### [Текст для чтения]
-*-*-
Но что именно русскому интеллигенту в «бунте Толстого» было особенно близко? В свое время я обратил внимание на четыре важных аспекта проповеди писателя, о которых здесь следует сказать более подробно.

Протестный характер мировоззрения

Протест Л. Толстого против всех традиционных форм организации жизни, отталкивания от традиции, не мог не найти сочувствия во многих горячих русских сердцах. Сочувствие это связано не в последнюю очередь со студенческой молодежью, без которой, начиная с 1860-х гг., уже не обходится ни одно значительное общественное мероприятие, будь то юбилеи, «чтения», публичные лекции, похороны и банкеты. Именно поэтому в сборнике «Вехи», вышедшем в 1909 г., С. Н. Булгаков пишет о «духовной педократии», которую считает «величайшим злом нашего общества»[31].

Булгаков С. Н. (1871–1944) – выдающийся философ и богослов, экономист, общественный и политический деятель, профессор Киевского университета (с 1901 г.). Участник многочисленных религиозно-философских сборников и журналов начала XX в., с 1918 г. священник, активный участник Поместного Собора Русской Православной Церкви 1917–1918 гг., сотрудник патриарха Тихона. С 1922 г. в эмиграции, жил в Праге и Париже. При его ближайшем участии осуществился проект создания в Париже Свято-Сергиевского православного богословского института, ректором которого он был до своей смерти. Автор ряда работ, посвященных Л. Н. Толстому.

В целом, протест интеллигенции в XIX веке носит характер антисистемного сопротивления, но только им не исчерпывается. Можно говорить о формировании некоей позитивной жизненной программы, яркие образцы которой в виде производственных артелей знакомы со школы по роману Н. Г. Чернышевского «Что делать?»: «Здесь мы находим и новые моральные принципы (незаслуженное богатство порочно, труд создает достоинство человека), и отказ от “условностей” элитарной культуры (светского общества), и утверждение равенства женщин, и поклонение науке, и конкретные формы поведения (фиктивный брак, создание артелей, полезное чтение, скромная одежда, подчеркнутая прямота речи и т. д.)»[32].
-*-*-
### [Задание 1]
Почему, если верить тексту о «бунте Толстого», Булгаков в сборнике «Вехи» пишет о «духовной педократии»? Ответьте в одном–трёх предложениях.
### [Задание 2]
Продолжите текст о «бунте Толстого» с того места, где он заканчивается.
Следующие строки никак не связаны с текстом о «бунте Толстого».
-*-*-
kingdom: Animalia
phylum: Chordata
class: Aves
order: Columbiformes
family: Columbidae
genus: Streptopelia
-*-*-
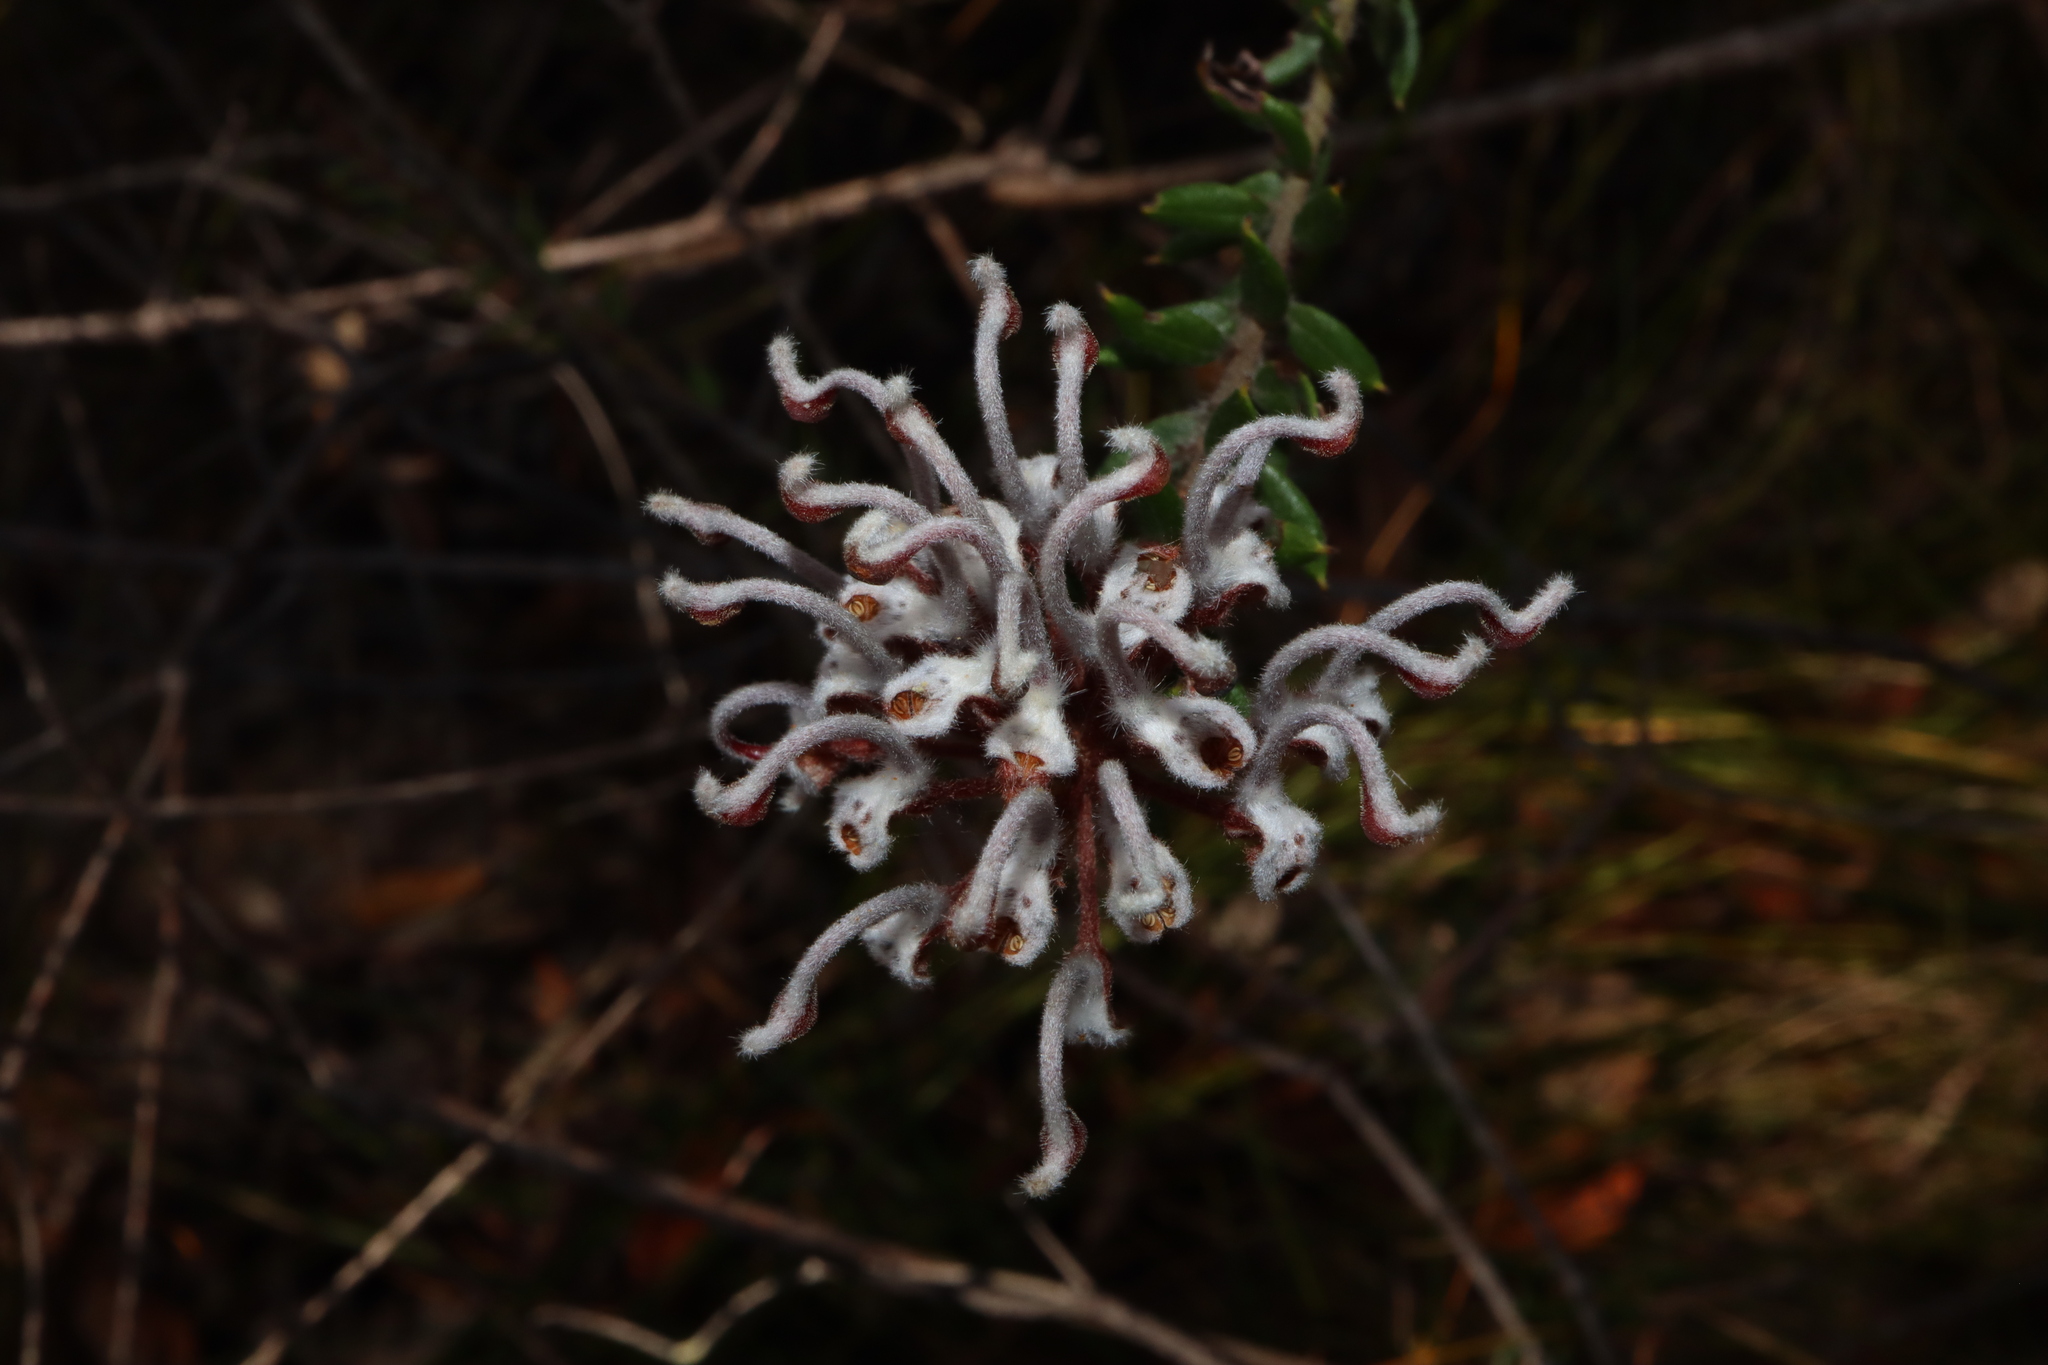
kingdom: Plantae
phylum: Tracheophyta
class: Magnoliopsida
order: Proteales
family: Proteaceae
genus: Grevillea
-*-*-
### [Ответ к заданию 1]
Сочувствие протесту Толстого во многом шло от студенческой молодёжи. С 1860-х гг. без неё не обходилось ни одно заметное общественное событие: юбилеи, «чтения», публичные лекции, похороны и банкеты.

### [Ответ к заданию 2]
«Принципиальная оппозиционность к доминирующим в социуме институтам»[33], и в первую очередь к власти русского императора, – важнейшая мировоззренческая характеристика русской интеллигенции. Это тотальный протест против того, что носит название «официальная Россия». Хочу заметить, что и в XIX веке, и в период хрущевской «оттепели», и в сегодняшней России этот аспект снова демонстрирует особую значимость: «Из Назарета может ли быть что-то доброе?» (Ин. 1:46).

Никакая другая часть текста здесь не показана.